Scientific Reports (Apr 2024)
A machine-learning algorithm using claims data to identify patients with homozygous familial hypercholesterolemia
Abstract
Abstract Homozygous familial hypercholesterolemia (HoFH) is an underdiagnosed and undertreated ultra-rare disease. We utilized claims data from the Komodo Healthcare Map database to develop a machine-learning model to identify potential HoFH patients. We tokenized patients enrolled in MyRARE (patient support program for those prescribed evinacumab-dgnb in the United States) and linked them with their Komodo claims. A true positive HoFH cohort (n = 331) was formed by including patients from MyRARE and patients with prescriptions for evinacumab-dgnb or lomitapide. The negative cohort (n = 1423) comprised patients with or at risk for cardiovascular disease. We divided the cohort into an 80% training and 20% testing set.

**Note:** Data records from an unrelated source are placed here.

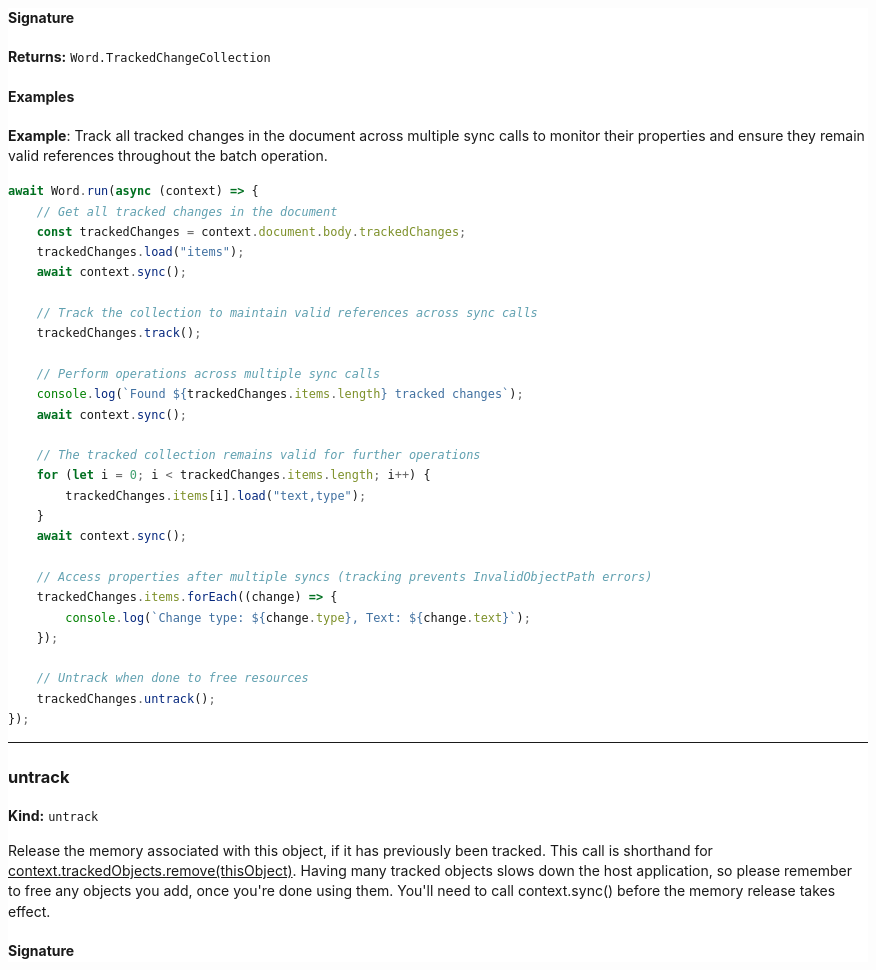 #### Signature

**Returns:** `Word.TrackedChangeCollection`

#### Examples

**Example**: Track all tracked changes in the document across multiple sync calls to monitor their properties and ensure they remain valid references throughout the batch operation.

```typescript
await Word.run(async (context) => {
    // Get all tracked changes in the document
    const trackedChanges = context.document.body.trackedChanges;
    trackedChanges.load("items");
    await context.sync();

    // Track the collection to maintain valid references across sync calls
    trackedChanges.track();

    // Perform operations across multiple sync calls
    console.log(`Found ${trackedChanges.items.length} tracked changes`);
    await context.sync();

    // The tracked collection remains valid for further operations
    for (let i = 0; i < trackedChanges.items.length; i++) {
        trackedChanges.items[i].load("text,type");
    }
    await context.sync();

    // Access properties after multiple syncs (tracking prevents InvalidObjectPath errors)
    trackedChanges.items.forEach((change) => {
        console.log(`Change type: ${change.type}, Text: ${change.text}`);
    });

    // Untrack when done to free resources
    trackedChanges.untrack();
});
```

---

### untrack

**Kind:** `untrack`

Release the memory associated with this object, if it has previously been tracked. This call is shorthand for [context.trackedObjects.remove(thisObject)](/en-us/javascript/api/office/officeextension.clientrequestcontext#office-officeextension-clientrequestcontext-trackedobjects-member). Having many tracked objects slows down the host application, so please remember to free any objects you add, once you're done using them. You'll need to call context.sync() before the memory release takes effect.

#### Signature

Overall, 10,616 candidate features were investigated; 87 were selected due to clinical relevance and importance on prediction performance. Different machine-learning algorithms were explored, with fast interpretable greedy-tree sums selected as the final machine-learning tool. This selection was based on its satisfactory performance and its easily interpretable nature. The model identified four useful features and yielded precision (positive predicted value) of 0.98, recall (sensitivity) of 0.88, area under the receiver operating characteristic curve of 0.98, and accuracy of 0.97. The model performed well in identifying HoFH patients in the testing set, providing a useful tool to facilitate HoFH screening and diagnosis via healthcare claims data.